Responda às perguntas abaixo com base no trecho sobre o Consulado do Mar.
1. Em que cidade e em que ano foi instituído o Consulado do Mar?
2. Quais centros comerciais do Mediterrâneo são citados como concorrentes?
3. Por qual código o direito marítimo codificado foi substituído na Espanha, e em que ano?

* **TRECHO**:
=======

Se desde as mais remotas da expansão colonial grega o conflito fundamental do Mediterrâneo era aquele com os persas, medas ou "mouros" (Vide artigo sôbre Marselha), também nos séculos medievais a ação de piratas sarracenos representou principal perigo.

Paralelamente, a concorrência com outros centros comerciais do Mediterrâneo, em particular aqueles de Veneza e de Gênova, aqui também devido às atividades de corsários, criou uma situação que levou à institucionalização de um tribunal de direitos do mar.

Esse Consulado do Mar foi instituido em Valencia em 1283, por privilégio de Pedro III. Essa primeira instituição com essa designação devia seguir os usos e costumes marítimos de Barcelona, os "costumes de mar" (Usus at Consuetudo maris), em parte fixados nas  "Ordenações da Ribeira" (1258).

Esses usos e costumes, - práticas de jurisdição marítima (uso) e normas consuetudinárias (consuetudo) -, ou seja a cultura tradicional popular do homem do mar, relacionada com as exigências com as práticas do comércio, serviram assim como base da instituição dos consulados e da codificação de normas e regulamentos de diferentes origens no Llibre del Consolat de Mar/Libro del Consulado del Mar. A sua primeira compilação em Valencia deu-se na primeira metade do século XIV.

A partir assim de usos e costumes, da tradição marítima e suas regulamentações de remotas origens desenvolveu-se um Direito marítimo codificado que vigorou durante séculos na Espanha - substituido apenas em 1829 pelo Código do Comércio - e no Mediterrâneo nos seus elos com o Atlântico. No litoral da França, foi substituido apenas na segunda metade do XVII.

=======

* **REGISTROS APRESENTADOS**:
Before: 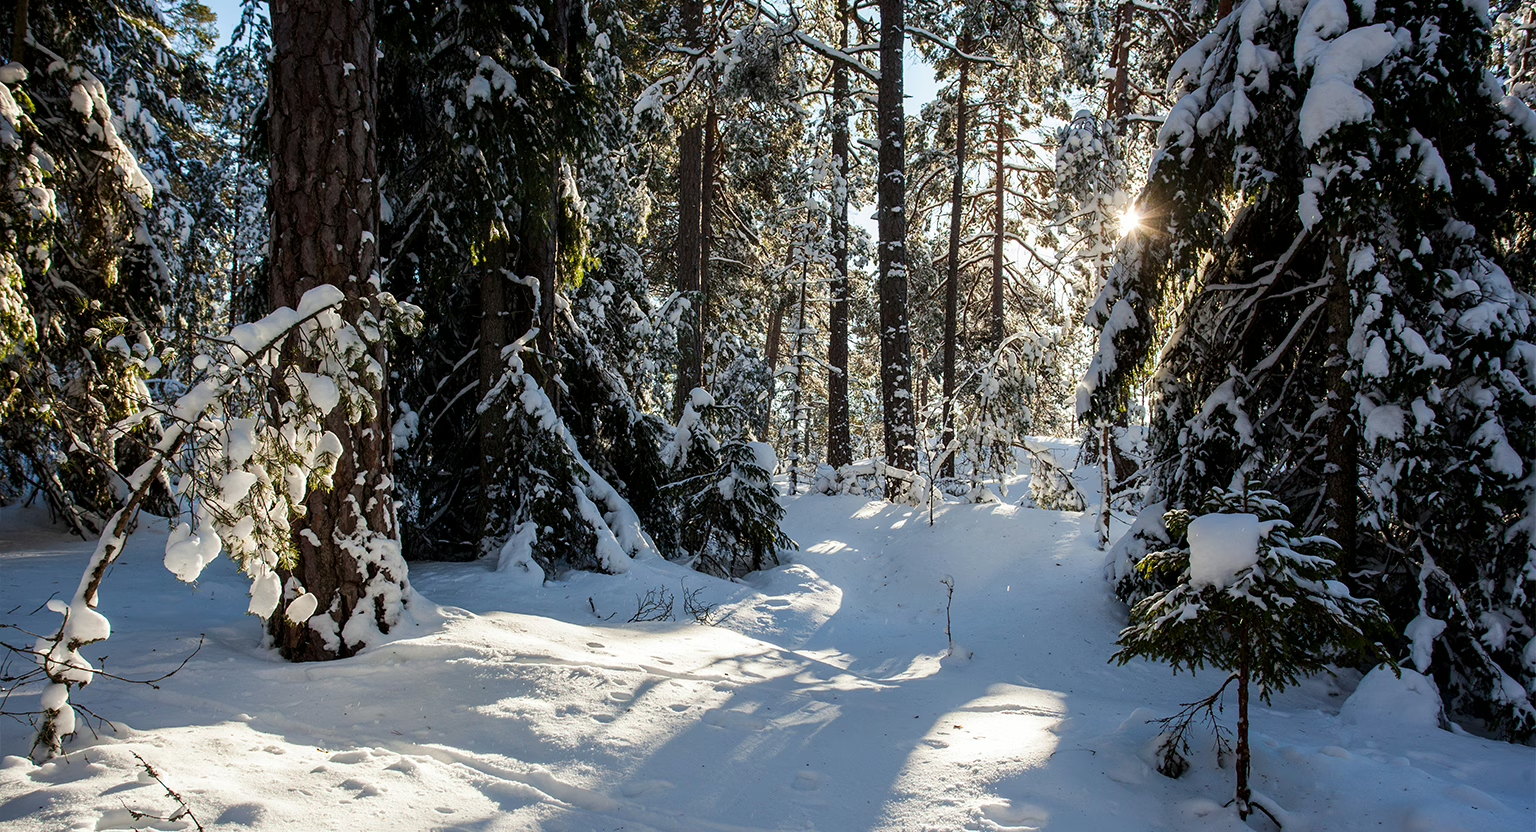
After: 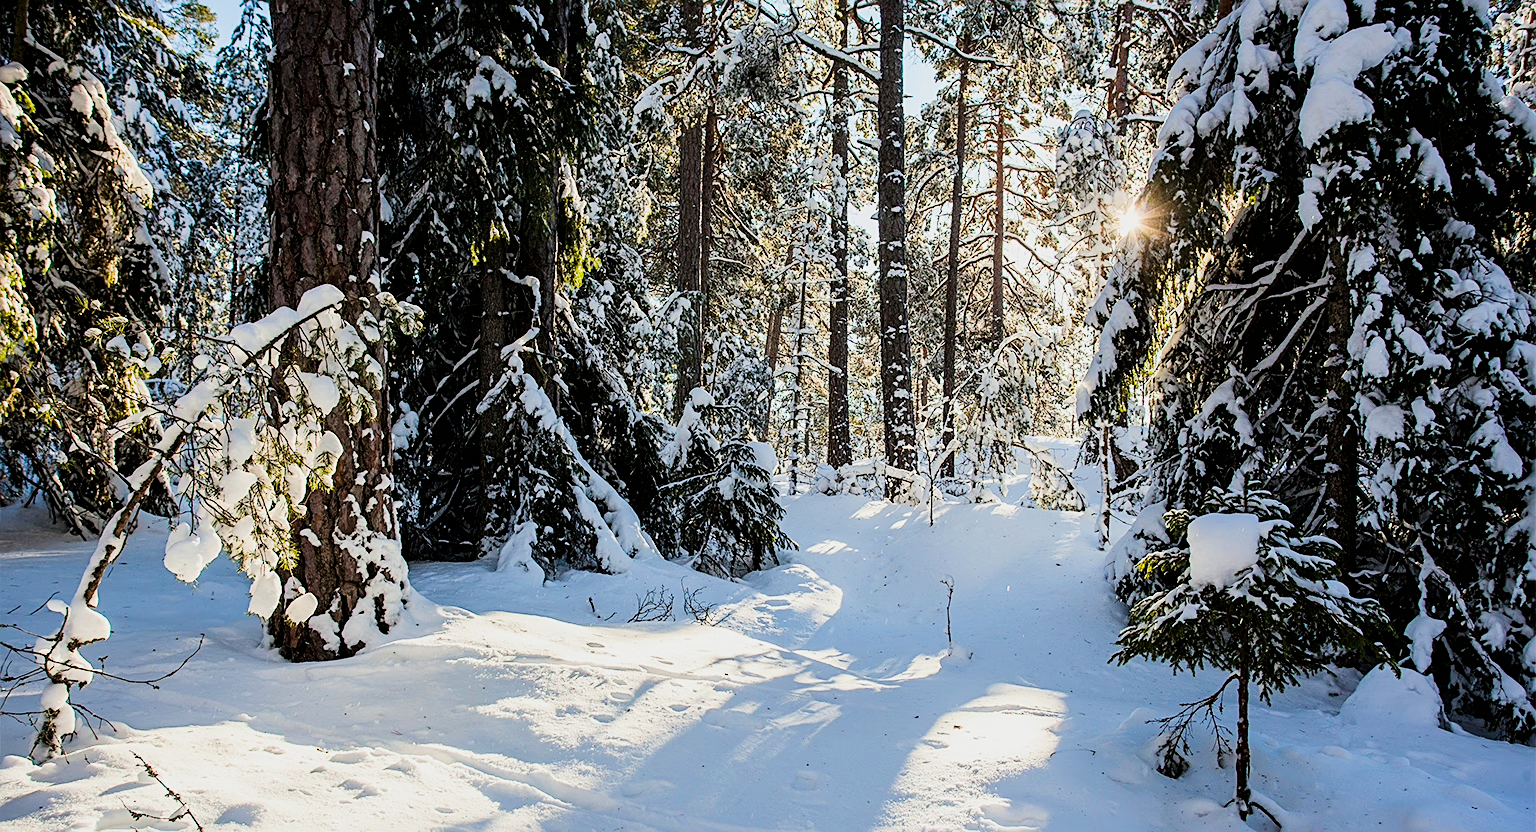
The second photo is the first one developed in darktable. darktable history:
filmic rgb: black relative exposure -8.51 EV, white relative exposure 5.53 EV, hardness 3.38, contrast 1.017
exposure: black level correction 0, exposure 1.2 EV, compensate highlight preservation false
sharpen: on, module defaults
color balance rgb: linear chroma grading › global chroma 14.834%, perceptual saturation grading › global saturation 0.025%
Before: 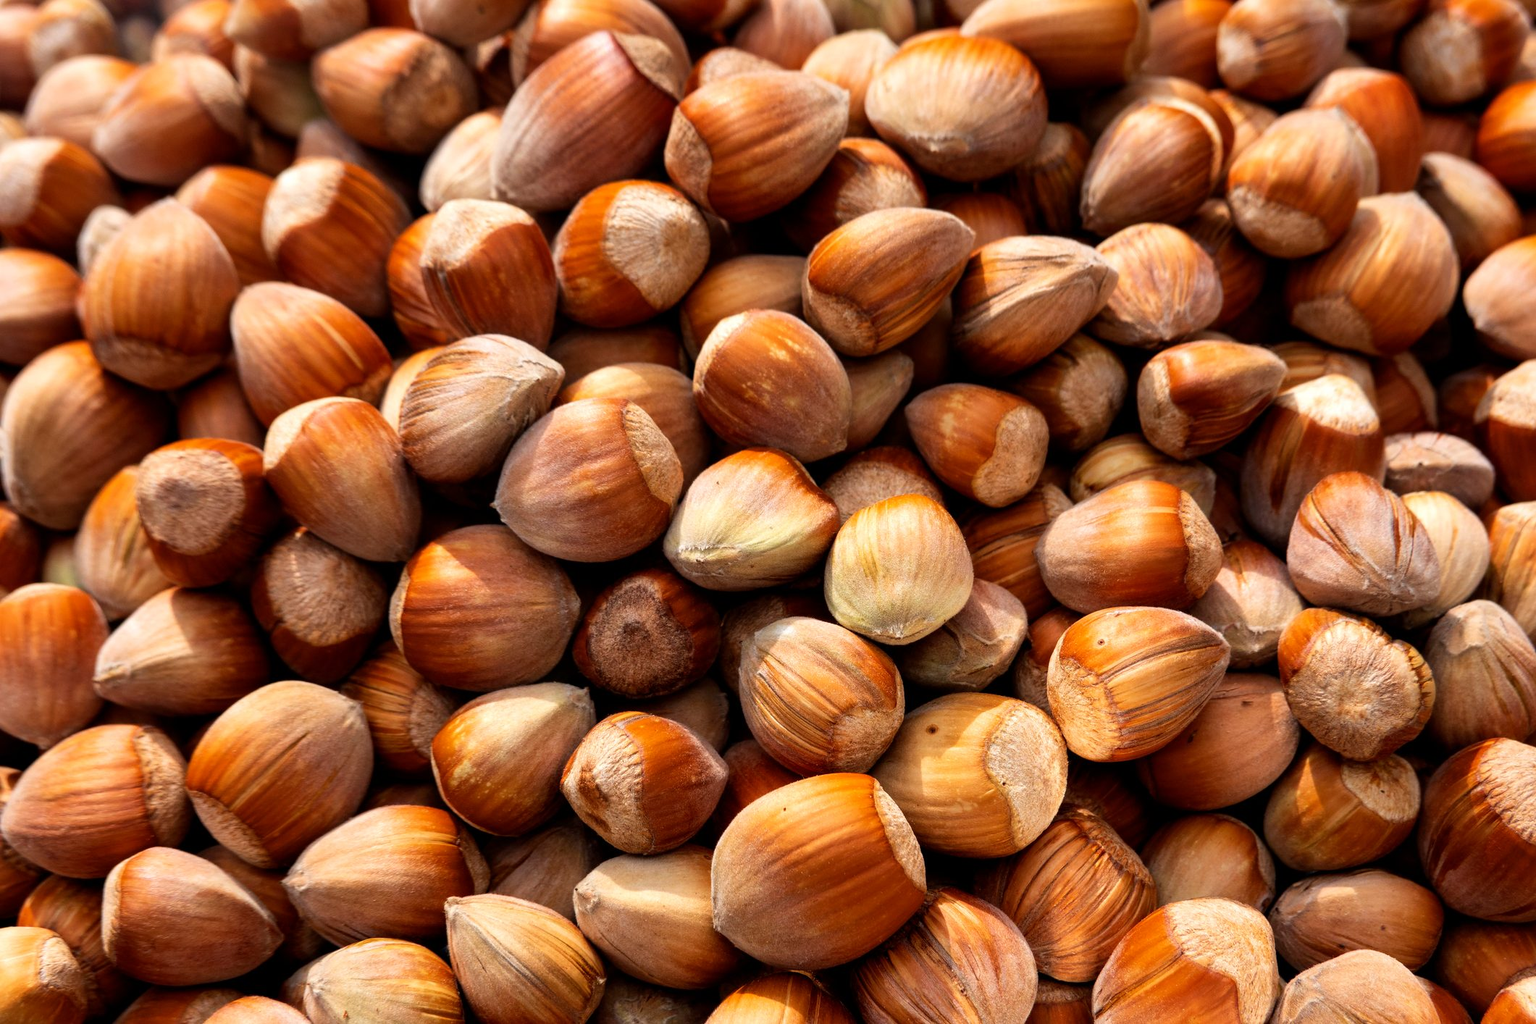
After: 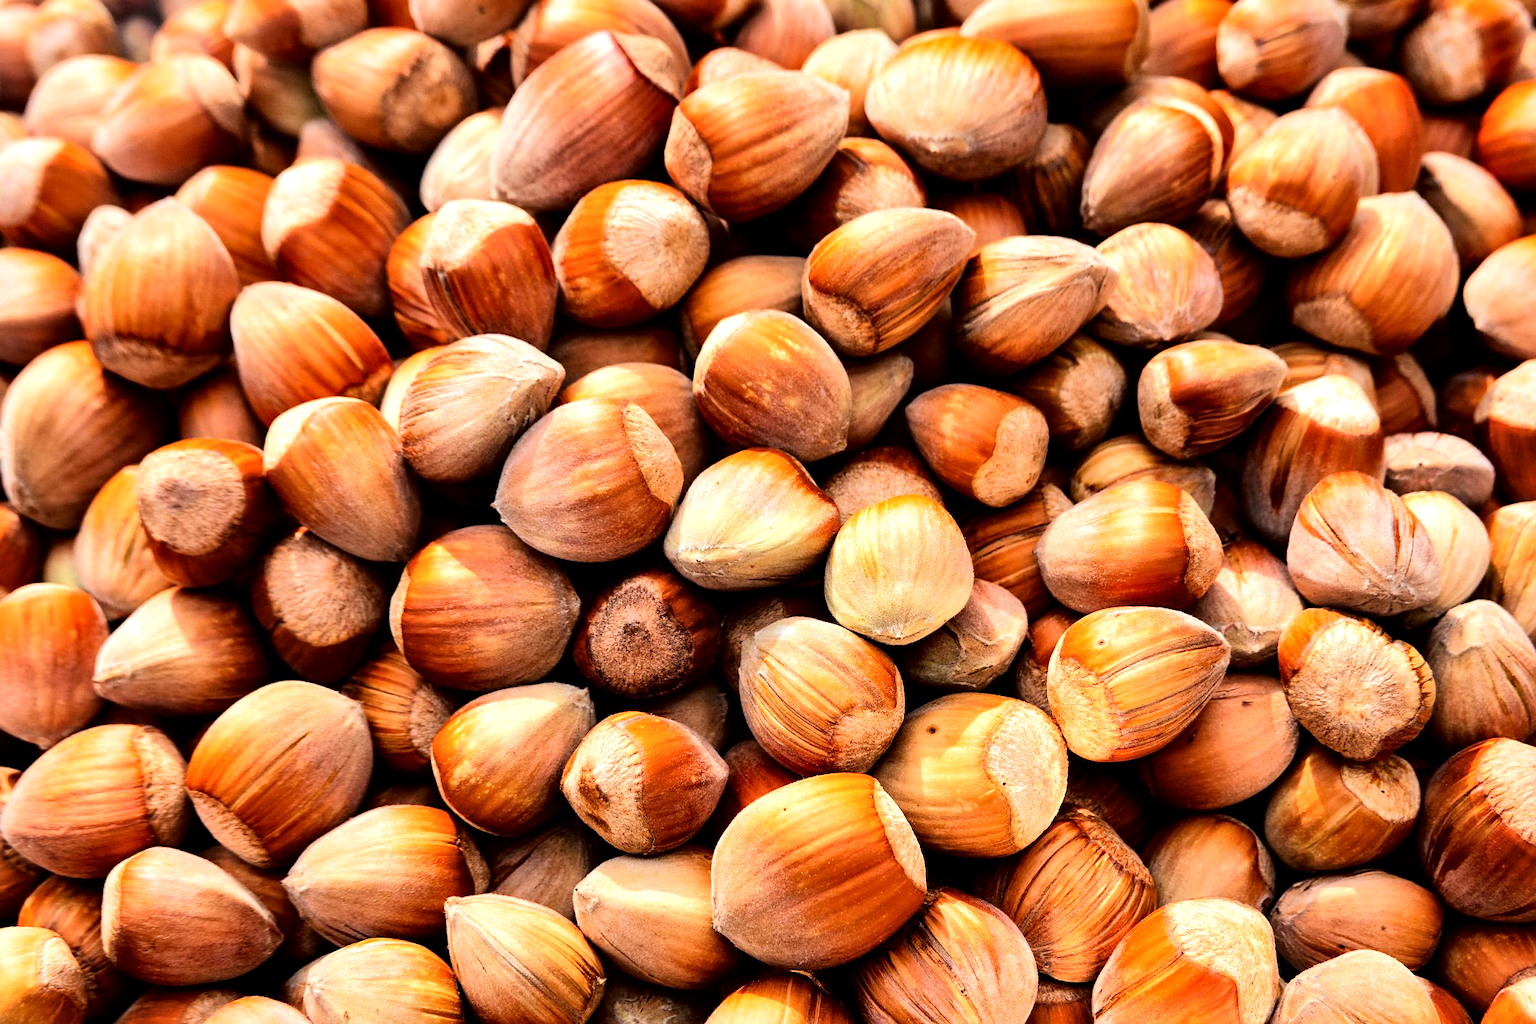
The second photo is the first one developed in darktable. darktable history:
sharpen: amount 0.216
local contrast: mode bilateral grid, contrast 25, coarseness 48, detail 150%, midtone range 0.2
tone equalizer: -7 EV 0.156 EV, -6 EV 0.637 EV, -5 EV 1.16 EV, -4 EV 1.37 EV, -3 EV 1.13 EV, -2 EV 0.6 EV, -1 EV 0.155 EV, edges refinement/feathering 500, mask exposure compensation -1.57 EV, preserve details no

=======

* **RESPOSTA À TAREFA**:
1. Em Valencia, em 1283.
2. Veneza e Gênova.
3. Pelo Código do Comércio, em 1829.